Caixin Explains: How and Why China’s Local Government Debt Got So Big
Most governments around the world are in debt, but the problem in China has been a major risk flagged by economists and multilateral institutions like the International Monetary Fund (IMF) for several years.
Two big concerns in China are — first, the speed at which local government debt has grown since the global financial crisis began in 2008, and second, the unknown scale of the liabilities hidden off-balance sheet in local government financing vehicles (LGFVs).
Policymakers have been trying to grapple with the problem for almost a decade amid mounting concerns that borrowings were spiralling out of control and contributing to growing risks in the financial system.
An investigation of the finances of local governments across the country published by the National Audit Office (NAO) in December 2013 estimated their total debts had surged to 17.9 trillion yuan ($2.66 trillion) by June that year from 10.7 trillion yuan at the end of 2010, when the first audit was carried out, and just 1.7 trillion yuan in mid 2008.
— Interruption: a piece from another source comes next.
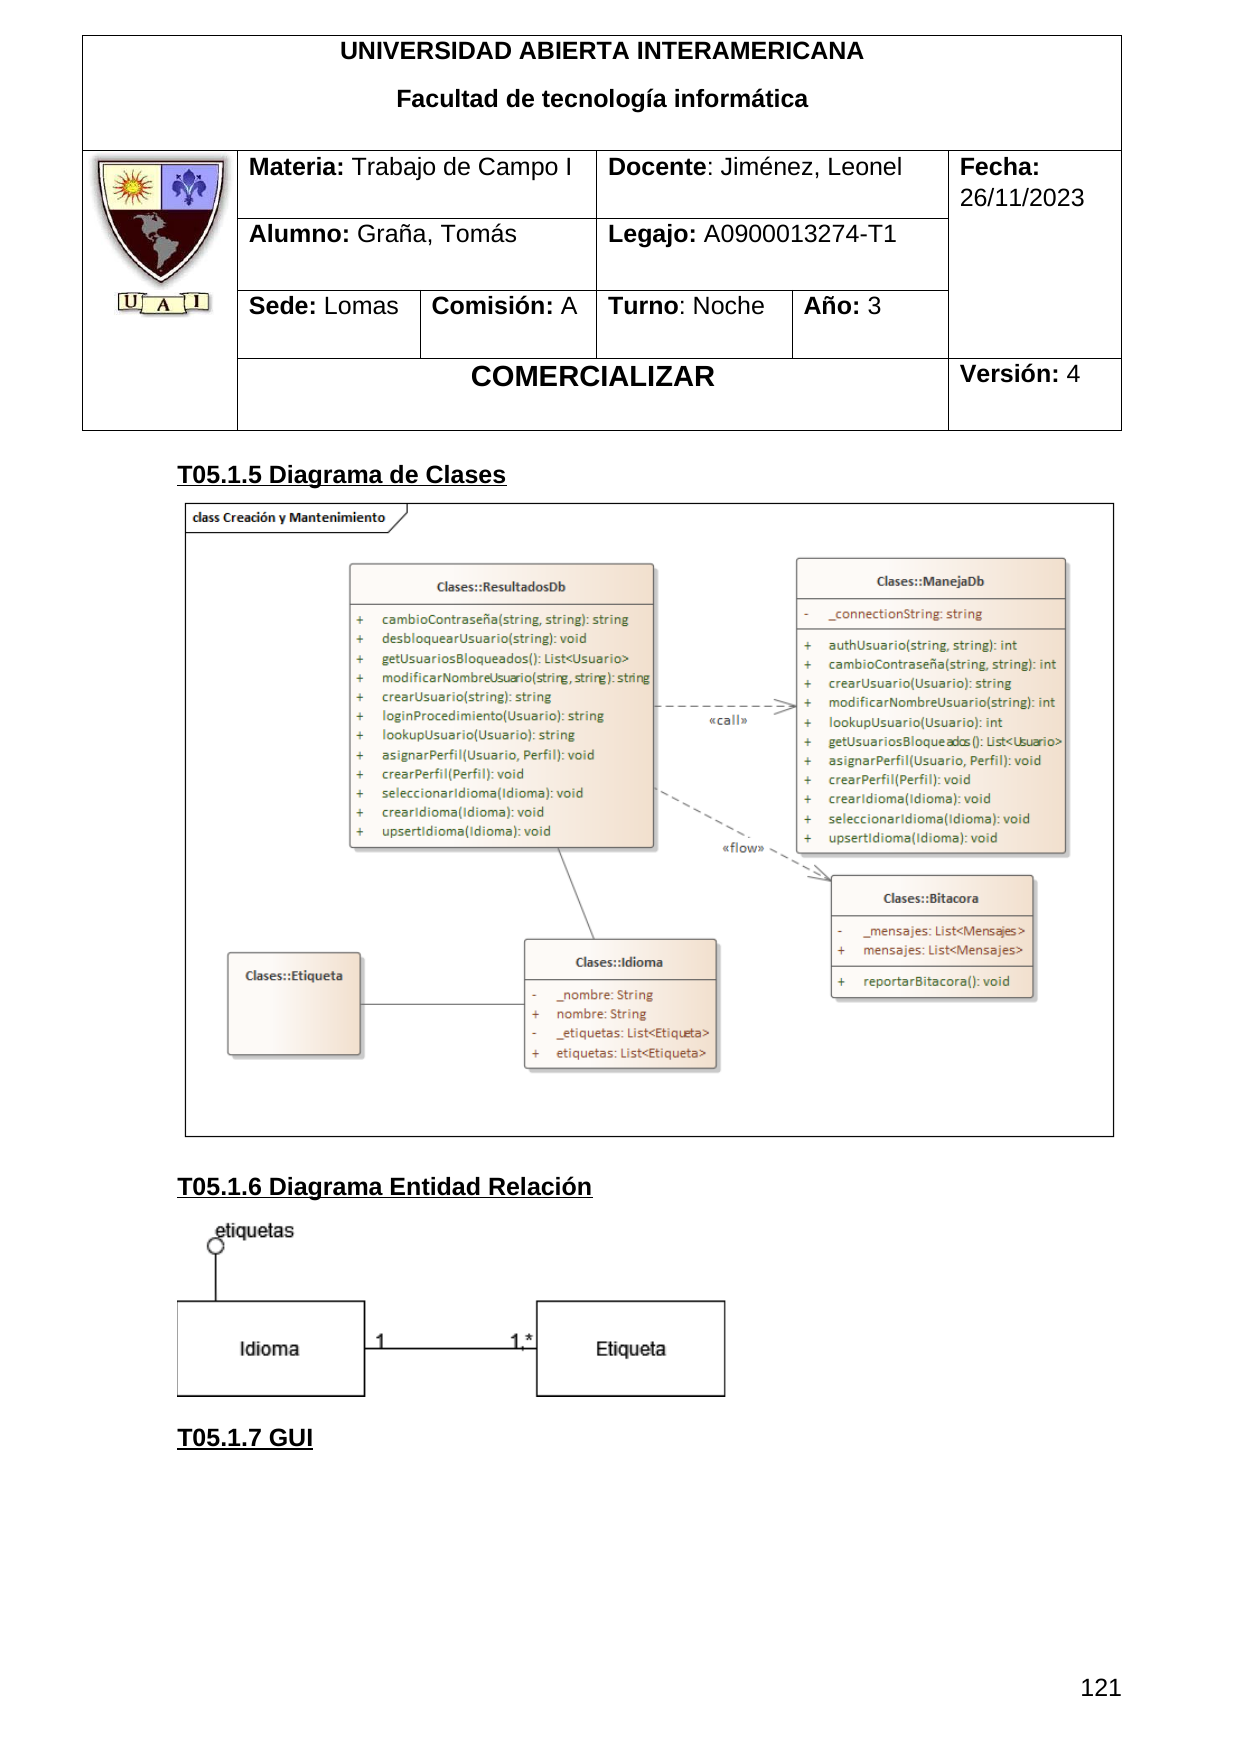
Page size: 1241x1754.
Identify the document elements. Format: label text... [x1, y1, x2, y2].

Most of that debt wasn’t officially on the books of the local authorities themselves, but was hidden in LGFVs, companies set up specifically to borrow the money needed to fund trillions of yuan of spending on infrastructure and other public welfare projects. LGFVs have played a key role in raising money to fund and build government-backed projects since 2008 when the central government pushed local authorities to ramp up investment to cushion the economy from the global financial crisis and boost growth. If those vehicles failed to repay their borrowings, local governments were on the hook for the money.
The root of the problem can be traced back to an overhaul of the fiscal and taxation systems in 1994 which changed how fiscal revenue and spending responsibilities were split between central and local governments. It strengthened the central government’s control over money raised but forced local authorities to assume the lion’s share of the cost of public services.
With less money in their pockets, and dependent on the redistribution of fiscal funds from the center, many local authorities struggled to fund their spending from the resources they had, a problem exacerbated by a ban on raising money through bond sales and bank loans. Faced with requirements to support infrastructure investment to meet the central government’s growth targets, and pay for all the new health, pension and welfare benefits introduced by the previous administration of former President Hu Jintao, many local authorities turned to a range of innovative fundraising channels, including borrowing heavily through LGFVs.
But by 2013 policymakers realized that local government borrowing had become a risk to the stability of the financial system. They embarked on a strategy not only to stop the debt from growing further but also to bring more transparency to, and accountability for, the liabilities and clean up the complex, hidden web of transactions that could trigger a crisis if they unwound in a disorderly manner.
In an effort to make local government debt more transparent, a new Budget Law took effect at the start of 2015 which officially revoked a 20-year ban on bond issuance by local authorities. Local governments were also permitted to swap about 14 trillion yuan of LGFV debt into bonds over a period of three years starting from 2015, and a series of regulations were issued to rein in LGFV debt and control how and for what purpose local governments were allowed to borrow.
A total of 12.2 trillion yuan of bonds have been sold under the debt-to-bond swap program, according to an NAO report (link in Chinese) in December. The Ministry of Finance said that at the end of 2018, official local government debt — the explicit liabilities on their books — was 18.4 trillion yuan (link in Chinese) including the swap bonds, amounting to some 20% of gross domestic product (GDP).
Explicit government debt — at both the local and central level — as a percentage of GDP jumped from 16% in 2013 to 36.9% at the end of 2017 as a result of recognition of debt swapped into bonds, according to the IMF, which expects the figure to jump to 43.2% in 2023. But the IMF estimates that once the off-budget borrowings of local governments and LGFVs are taken into account, the government debt-to-GDP ratio will have grown from 48.1% of GDP in 2013 to 91.6% in 2023.
The debts of the LGFVs are still ballooning. Although the government hasn’t officially revealed the scale of these hidden liabilities, unofficial estimates put the total as high as 45 trillion yuan.
An analysis by Rhodium Group, a New York-based research provider, estimated total LGFV debt at 41.8 trillion yuan as of July 2018, although only 30 trillion yuan of which was implicit debt that local governments had the liability to repay.